====== Recorded data
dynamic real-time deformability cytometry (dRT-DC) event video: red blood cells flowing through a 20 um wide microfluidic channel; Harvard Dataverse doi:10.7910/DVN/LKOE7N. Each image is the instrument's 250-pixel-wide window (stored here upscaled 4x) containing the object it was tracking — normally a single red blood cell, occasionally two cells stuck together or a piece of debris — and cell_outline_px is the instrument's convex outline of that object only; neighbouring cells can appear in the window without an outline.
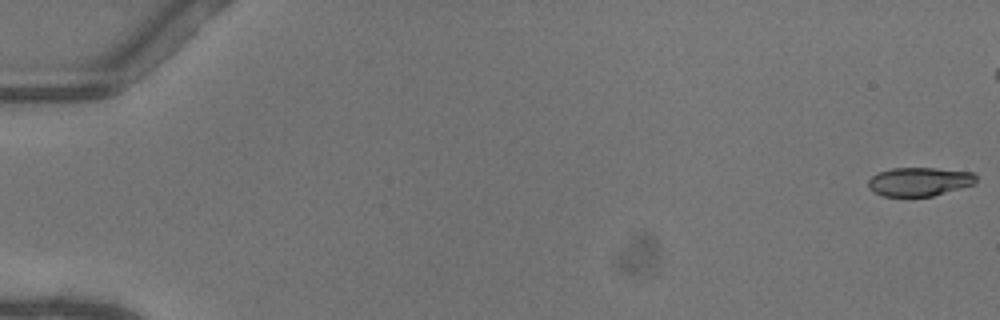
{"species": "common noctule bat (a hibernating species)", "species_latin": "Nyctalus noctula", "temperature_condition": "warm", "stored_images_in_passage": 47, "camera_frame_rate_fps": 3000, "um_per_image_px": 0.085, "animal": {"sex": "female"}, "frame": {"image": 1, "passage_image": 1, "time_ms": 0.0, "image_size_px": [1000, 320], "cell_outline_px": [[976, 184], [932, 196], [884, 196], [872, 192], [868, 188], [868, 180], [872, 176], [880, 172], [892, 168], [936, 168], [972, 172], [976, 176]], "centroid_in_image_um": [78.14, 15.44], "position_along_channel_um": 6.9, "area_um2": 18.09}}
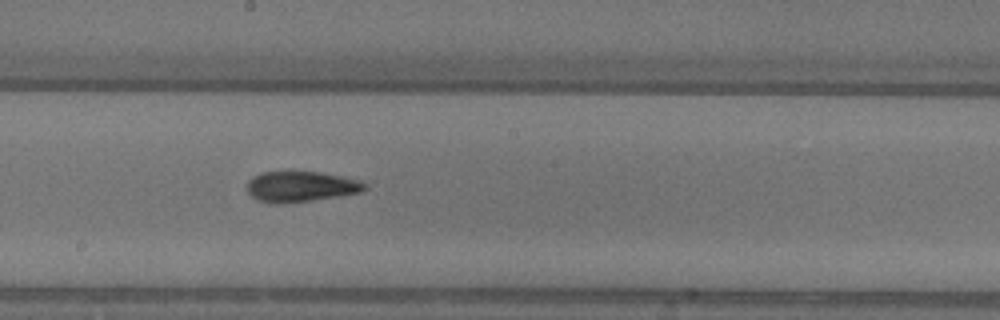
{"frame": {"image": 2, "passage_image": 30, "time_ms": 9.667, "image_size_px": [1000, 320], "cell_outline_px": [[368, 188], [360, 192], [340, 196], [276, 204], [256, 200], [248, 192], [248, 180], [252, 176], [260, 172], [288, 168], [320, 172], [344, 176], [360, 180], [368, 184]], "centroid_in_image_um": [25.55, 15.79], "position_along_channel_um": 222.6, "area_um2": 21.85}}
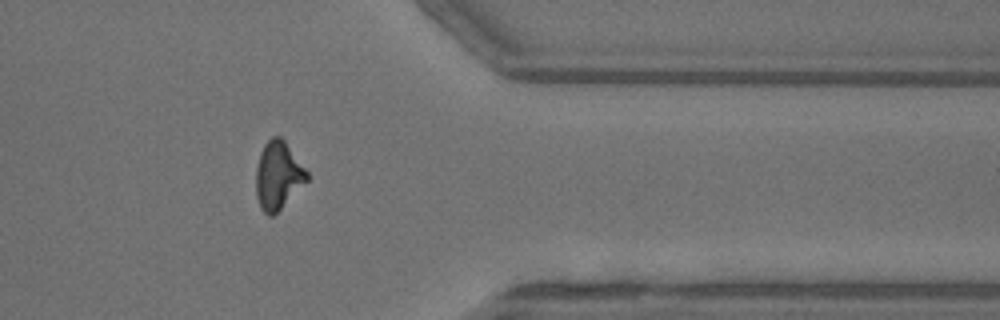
{"frame": {"image": 3, "passage_image": 43, "time_ms": 14.0, "image_size_px": [1000, 320], "cell_outline_px": [[308, 180], [272, 216], [268, 216], [260, 208], [256, 196], [256, 168], [260, 152], [264, 144], [272, 136], [280, 136], [284, 140], [308, 172]], "centroid_in_image_um": [23.61, 14.9], "position_along_channel_um": 387.8, "area_um2": 19.94}}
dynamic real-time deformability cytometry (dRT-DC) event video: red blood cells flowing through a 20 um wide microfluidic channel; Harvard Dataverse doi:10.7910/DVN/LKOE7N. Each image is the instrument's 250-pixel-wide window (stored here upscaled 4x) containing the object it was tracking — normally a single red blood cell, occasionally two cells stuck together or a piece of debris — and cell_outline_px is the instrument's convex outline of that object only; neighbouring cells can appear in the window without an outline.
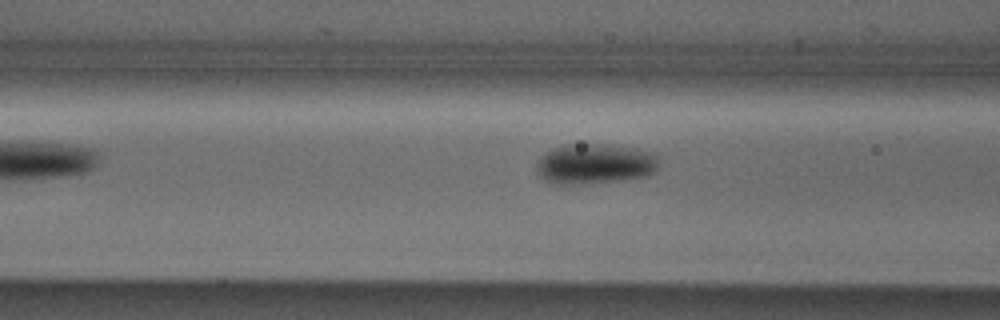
{"species": "Egyptian fruit bat (a non-hibernating species)", "species_latin": "Rousettus aegyptiacus", "temperature_condition": "cold", "stored_images_in_passage": 5, "camera_frame_rate_fps": 3000, "um_per_image_px": 0.085, "animal": {"sex": "male"}, "frame": {"image": 1, "passage_image": 4, "time_ms": 4.333, "image_size_px": [1000, 320], "cell_outline_px": [[660, 156], [656, 168], [652, 172], [644, 176], [616, 180], [564, 184], [556, 184], [544, 180], [536, 172], [536, 164], [540, 156], [544, 152], [560, 144], [604, 144], [636, 148]], "centroid_in_image_um": [50.49, 13.89], "position_along_channel_um": 116.1, "area_um2": 28.55}}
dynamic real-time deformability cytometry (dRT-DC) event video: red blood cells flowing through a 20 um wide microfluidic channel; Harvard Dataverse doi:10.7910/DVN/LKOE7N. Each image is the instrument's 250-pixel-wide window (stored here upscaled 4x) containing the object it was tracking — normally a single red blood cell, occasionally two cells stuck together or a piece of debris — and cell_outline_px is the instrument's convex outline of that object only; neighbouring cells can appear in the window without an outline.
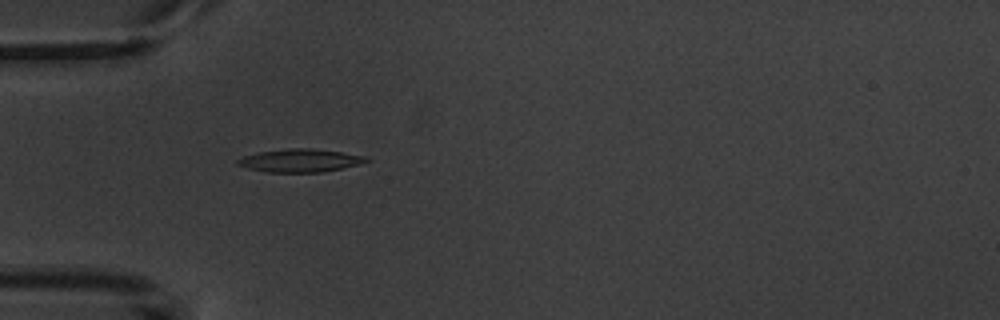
{"species": "common noctule bat (a hibernating species)", "species_latin": "Nyctalus noctula", "temperature_condition": "warm", "stored_images_in_passage": 5, "camera_frame_rate_fps": 3000, "um_per_image_px": 0.085, "animal": {"sex": "male", "body_mass_g": 20.1, "forearm_length_mm": 53.5}, "frame": {"image": 1, "passage_image": 5, "time_ms": 4.667, "image_size_px": [1000, 320], "cell_outline_px": [[372, 160], [360, 164], [324, 172], [268, 172], [248, 168], [236, 164], [236, 160], [244, 156], [260, 152], [288, 148], [312, 148], [368, 156]], "centroid_in_image_um": [25.56, 13.64], "position_along_channel_um": 59.4, "area_um2": 17.28}}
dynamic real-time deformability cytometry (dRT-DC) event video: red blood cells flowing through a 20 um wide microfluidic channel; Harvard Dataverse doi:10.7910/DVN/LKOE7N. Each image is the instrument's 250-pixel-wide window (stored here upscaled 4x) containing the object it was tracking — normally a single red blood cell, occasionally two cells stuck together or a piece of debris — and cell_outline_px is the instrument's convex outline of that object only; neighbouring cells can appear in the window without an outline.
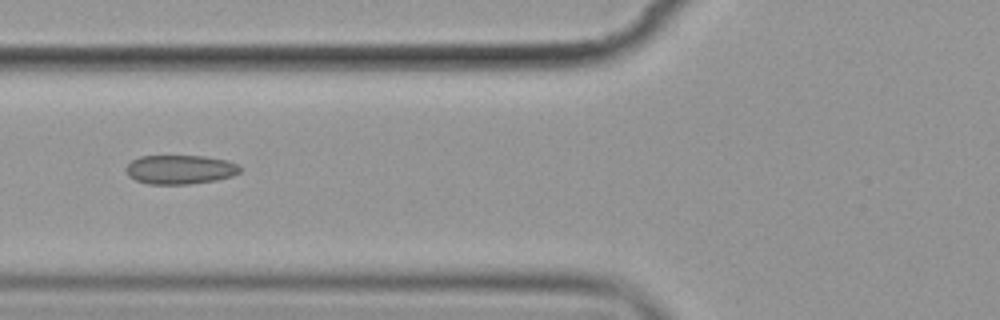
{"species": "common noctule bat (a hibernating species)", "species_latin": "Nyctalus noctula", "temperature_condition": "cold", "stored_images_in_passage": 7, "camera_frame_rate_fps": 3000, "um_per_image_px": 0.085, "animal": {"sex": "female", "body_mass_g": 19.9}, "frame": {"image": 1, "passage_image": 4, "time_ms": 3.667, "image_size_px": [1000, 320], "cell_outline_px": [[240, 172], [232, 176], [216, 180], [188, 184], [148, 184], [136, 180], [128, 176], [124, 168], [132, 160], [140, 156], [204, 156], [228, 160], [236, 164], [240, 168]], "centroid_in_image_um": [15.28, 14.41], "position_along_channel_um": 110.5, "area_um2": 19.36}}
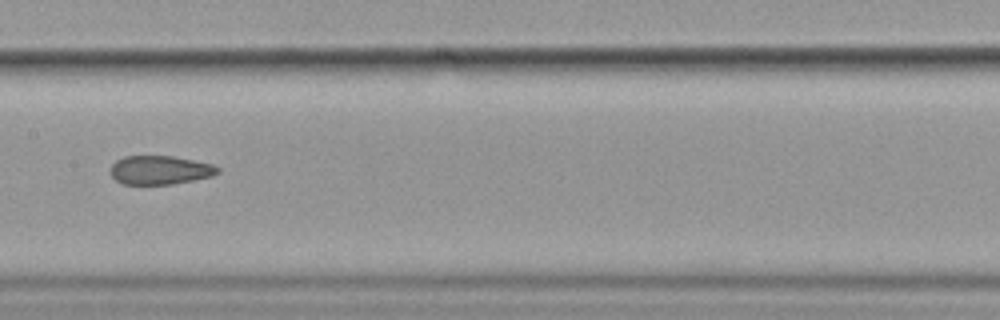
{"frame": {"image": 2, "passage_image": 6, "time_ms": 6.0, "image_size_px": [1000, 320], "cell_outline_px": [[220, 172], [212, 176], [172, 184], [124, 184], [116, 180], [112, 176], [112, 164], [116, 160], [124, 156], [172, 156], [212, 164], [220, 168]], "centroid_in_image_um": [13.61, 14.45], "position_along_channel_um": 193.8, "area_um2": 17.8}}
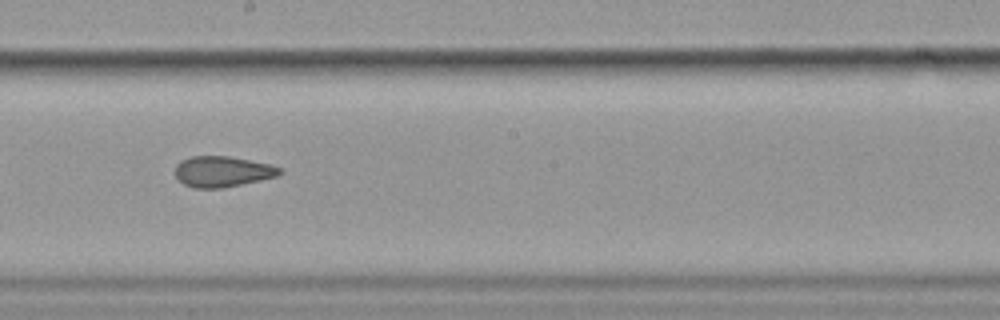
{"frame": {"image": 3, "passage_image": 7, "time_ms": 7.0, "image_size_px": [1000, 320], "cell_outline_px": [[284, 172], [276, 176], [260, 180], [220, 188], [192, 188], [184, 184], [176, 176], [176, 164], [180, 160], [192, 156], [228, 156], [268, 164], [280, 168]], "centroid_in_image_um": [18.87, 14.58], "position_along_channel_um": 229.3, "area_um2": 18.5}}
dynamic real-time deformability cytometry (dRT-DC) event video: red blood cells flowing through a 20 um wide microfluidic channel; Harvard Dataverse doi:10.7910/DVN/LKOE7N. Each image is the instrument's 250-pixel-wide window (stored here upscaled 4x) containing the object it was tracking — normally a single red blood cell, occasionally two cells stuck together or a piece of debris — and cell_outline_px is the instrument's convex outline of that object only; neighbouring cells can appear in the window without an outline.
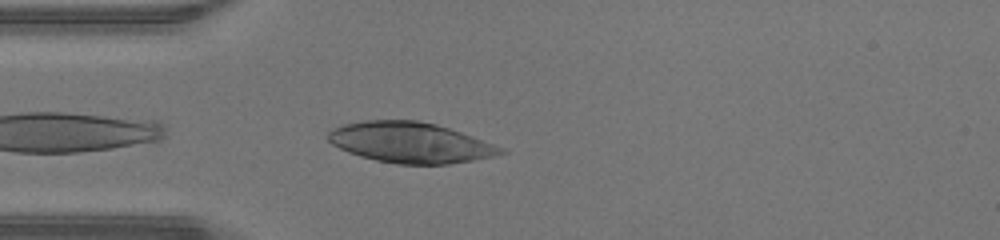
{"species": "human", "species_latin": "Homo sapiens", "temperature_condition": "warm", "stored_images_in_passage": 9, "camera_frame_rate_fps": 3000, "um_per_image_px": 0.085, "donor": {"sex": "male"}, "frame": {"image": 1, "passage_image": 2, "time_ms": 0.333, "image_size_px": [1000, 240], "cell_outline_px": [[508, 152], [492, 156], [472, 160], [448, 164], [396, 164], [376, 160], [360, 156], [348, 152], [332, 144], [328, 140], [328, 132], [332, 128], [344, 124], [364, 120], [416, 120], [436, 124], [472, 136], [504, 148]], "centroid_in_image_um": [34.85, 12.11], "position_along_channel_um": 50.1, "area_um2": 40.58}}
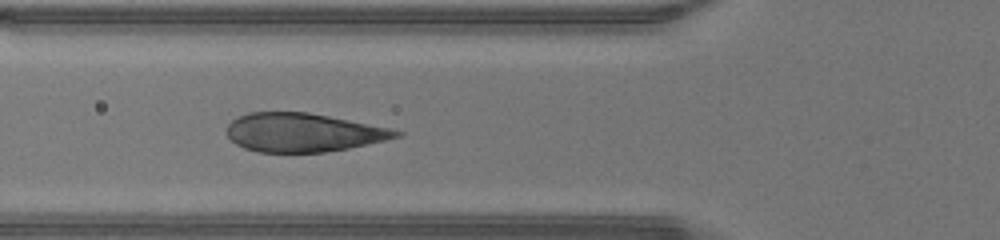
{"frame": {"image": 2, "passage_image": 6, "time_ms": 1.667, "image_size_px": [1000, 240], "cell_outline_px": [[404, 132], [400, 136], [384, 140], [348, 148], [324, 152], [260, 152], [244, 148], [236, 144], [224, 132], [228, 124], [232, 120], [248, 112], [308, 112], [392, 128]], "centroid_in_image_um": [25.74, 11.25], "position_along_channel_um": 100.1, "area_um2": 38.03}}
============
Transcribe the whole listing, character for character, but not its images.

dynamic real-time deformability cytometry (dRT-DC) event video: red blood cells flowing through a 20 um wide microfluidic channel; Harvard Dataverse doi:10.7910/DVN/LKOE7N. Each image is the instrument's 250-pixel-wide window (stored here upscaled 4x) containing the object it was tracking — normally a single red blood cell, occasionally two cells stuck together or a piece of debris — and cell_outline_px is the instrument's convex outline of that object only; neighbouring cells can appear in the window without an outline.
{"species": "common noctule bat (a hibernating species)", "species_latin": "Nyctalus noctula", "temperature_condition": "warm", "stored_images_in_passage": 47, "camera_frame_rate_fps": 3000, "um_per_image_px": 0.085, "animal": {"sex": "female"}, "frame": {"image": 1, "passage_image": 1, "time_ms": 0.0, "image_size_px": [1000, 320], "cell_outline_px": [[976, 184], [932, 196], [884, 196], [872, 192], [868, 188], [868, 180], [872, 176], [880, 172], [892, 168], [936, 168], [972, 172], [976, 176]], "centroid_in_image_um": [78.14, 15.44], "position_along_channel_um": 6.9, "area_um2": 18.09}}
{"frame": {"image": 2, "passage_image": 30, "time_ms": 9.667, "image_size_px": [1000, 320], "cell_outline_px": [[368, 188], [360, 192], [340, 196], [276, 204], [256, 200], [248, 192], [248, 180], [252, 176], [260, 172], [288, 168], [320, 172], [344, 176], [360, 180], [368, 184]], "centroid_in_image_um": [25.55, 15.79], "position_along_channel_um": 222.6, "area_um2": 21.85}}
{"frame": {"image": 3, "passage_image": 43, "time_ms": 14.0, "image_size_px": [1000, 320], "cell_outline_px": [[308, 180], [272, 216], [268, 216], [260, 208], [256, 196], [256, 168], [260, 152], [264, 144], [272, 136], [280, 136], [284, 140], [308, 172]], "centroid_in_image_um": [23.61, 14.9], "position_along_channel_um": 387.8, "area_um2": 19.94}}
dynamic real-time deformability cytometry (dRT-DC) event video: red blood cells flowing through a 20 um wide microfluidic channel; Harvard Dataverse doi:10.7910/DVN/LKOE7N. Each image is the instrument's 250-pixel-wide window (stored here upscaled 4x) containing the object it was tracking — normally a single red blood cell, occasionally two cells stuck together or a piece of debris — and cell_outline_px is the instrument's convex outline of that object only; neighbouring cells can appear in the window without an outline.
{"species": "Egyptian fruit bat (a non-hibernating species)", "species_latin": "Rousettus aegyptiacus", "temperature_condition": "cold", "stored_images_in_passage": 5, "camera_frame_rate_fps": 3000, "um_per_image_px": 0.085, "animal": {"sex": "male"}, "frame": {"image": 1, "passage_image": 4, "time_ms": 4.333, "image_size_px": [1000, 320], "cell_outline_px": [[660, 156], [656, 168], [652, 172], [644, 176], [616, 180], [564, 184], [556, 184], [544, 180], [536, 172], [536, 164], [540, 156], [544, 152], [560, 144], [604, 144], [636, 148]], "centroid_in_image_um": [50.49, 13.89], "position_along_channel_um": 116.1, "area_um2": 28.55}}
dynamic real-time deformability cytometry (dRT-DC) event video: red blood cells flowing through a 20 um wide microfluidic channel; Harvard Dataverse doi:10.7910/DVN/LKOE7N. Each image is the instrument's 250-pixel-wide window (stored here upscaled 4x) containing the object it was tracking — normally a single red blood cell, occasionally two cells stuck together or a piece of debris — and cell_outline_px is the instrument's convex outline of that object only; neighbouring cells can appear in the window without an outline.
{"species": "common noctule bat (a hibernating species)", "species_latin": "Nyctalus noctula", "temperature_condition": "warm", "stored_images_in_passage": 5, "camera_frame_rate_fps": 3000, "um_per_image_px": 0.085, "animal": {"sex": "male", "body_mass_g": 20.1, "forearm_length_mm": 53.5}, "frame": {"image": 1, "passage_image": 5, "time_ms": 4.667, "image_size_px": [1000, 320], "cell_outline_px": [[372, 160], [360, 164], [324, 172], [268, 172], [248, 168], [236, 164], [236, 160], [244, 156], [260, 152], [288, 148], [312, 148], [368, 156]], "centroid_in_image_um": [25.56, 13.64], "position_along_channel_um": 59.4, "area_um2": 17.28}}
dynamic real-time deformability cytometry (dRT-DC) event video: red blood cells flowing through a 20 um wide microfluidic channel; Harvard Dataverse doi:10.7910/DVN/LKOE7N. Each image is the instrument's 250-pixel-wide window (stored here upscaled 4x) containing the object it was tracking — normally a single red blood cell, occasionally two cells stuck together or a piece of debris — and cell_outline_px is the instrument's convex outline of that object only; neighbouring cells can appear in the window without an outline.
{"species": "common noctule bat (a hibernating species)", "species_latin": "Nyctalus noctula", "temperature_condition": "cold", "stored_images_in_passage": 7, "camera_frame_rate_fps": 3000, "um_per_image_px": 0.085, "animal": {"sex": "female", "body_mass_g": 19.9}, "frame": {"image": 1, "passage_image": 4, "time_ms": 3.667, "image_size_px": [1000, 320], "cell_outline_px": [[240, 172], [232, 176], [216, 180], [188, 184], [148, 184], [136, 180], [128, 176], [124, 168], [132, 160], [140, 156], [204, 156], [228, 160], [236, 164], [240, 168]], "centroid_in_image_um": [15.28, 14.41], "position_along_channel_um": 110.5, "area_um2": 19.36}}
{"frame": {"image": 2, "passage_image": 6, "time_ms": 6.0, "image_size_px": [1000, 320], "cell_outline_px": [[220, 172], [212, 176], [172, 184], [124, 184], [116, 180], [112, 176], [112, 164], [116, 160], [124, 156], [172, 156], [212, 164], [220, 168]], "centroid_in_image_um": [13.61, 14.45], "position_along_channel_um": 193.8, "area_um2": 17.8}}
{"frame": {"image": 3, "passage_image": 7, "time_ms": 7.0, "image_size_px": [1000, 320], "cell_outline_px": [[284, 172], [276, 176], [260, 180], [220, 188], [192, 188], [184, 184], [176, 176], [176, 164], [180, 160], [192, 156], [228, 156], [268, 164], [280, 168]], "centroid_in_image_um": [18.87, 14.58], "position_along_channel_um": 229.3, "area_um2": 18.5}}
dynamic real-time deformability cytometry (dRT-DC) event video: red blood cells flowing through a 20 um wide microfluidic channel; Harvard Dataverse doi:10.7910/DVN/LKOE7N. Each image is the instrument's 250-pixel-wide window (stored here upscaled 4x) containing the object it was tracking — normally a single red blood cell, occasionally two cells stuck together or a piece of debris — and cell_outline_px is the instrument's convex outline of that object only; neighbouring cells can appear in the window without an outline.
{"species": "human", "species_latin": "Homo sapiens", "temperature_condition": "warm", "stored_images_in_passage": 9, "camera_frame_rate_fps": 3000, "um_per_image_px": 0.085, "donor": {"sex": "male"}, "frame": {"image": 1, "passage_image": 2, "time_ms": 0.333, "image_size_px": [1000, 240], "cell_outline_px": [[508, 152], [492, 156], [472, 160], [448, 164], [396, 164], [376, 160], [360, 156], [348, 152], [332, 144], [328, 140], [328, 132], [332, 128], [344, 124], [364, 120], [416, 120], [436, 124], [472, 136], [504, 148]], "centroid_in_image_um": [34.85, 12.11], "position_along_channel_um": 50.1, "area_um2": 40.58}}
{"frame": {"image": 2, "passage_image": 6, "time_ms": 1.667, "image_size_px": [1000, 240], "cell_outline_px": [[404, 132], [400, 136], [384, 140], [348, 148], [324, 152], [260, 152], [244, 148], [236, 144], [224, 132], [228, 124], [232, 120], [248, 112], [308, 112], [392, 128]], "centroid_in_image_um": [25.74, 11.25], "position_along_channel_um": 100.1, "area_um2": 38.03}}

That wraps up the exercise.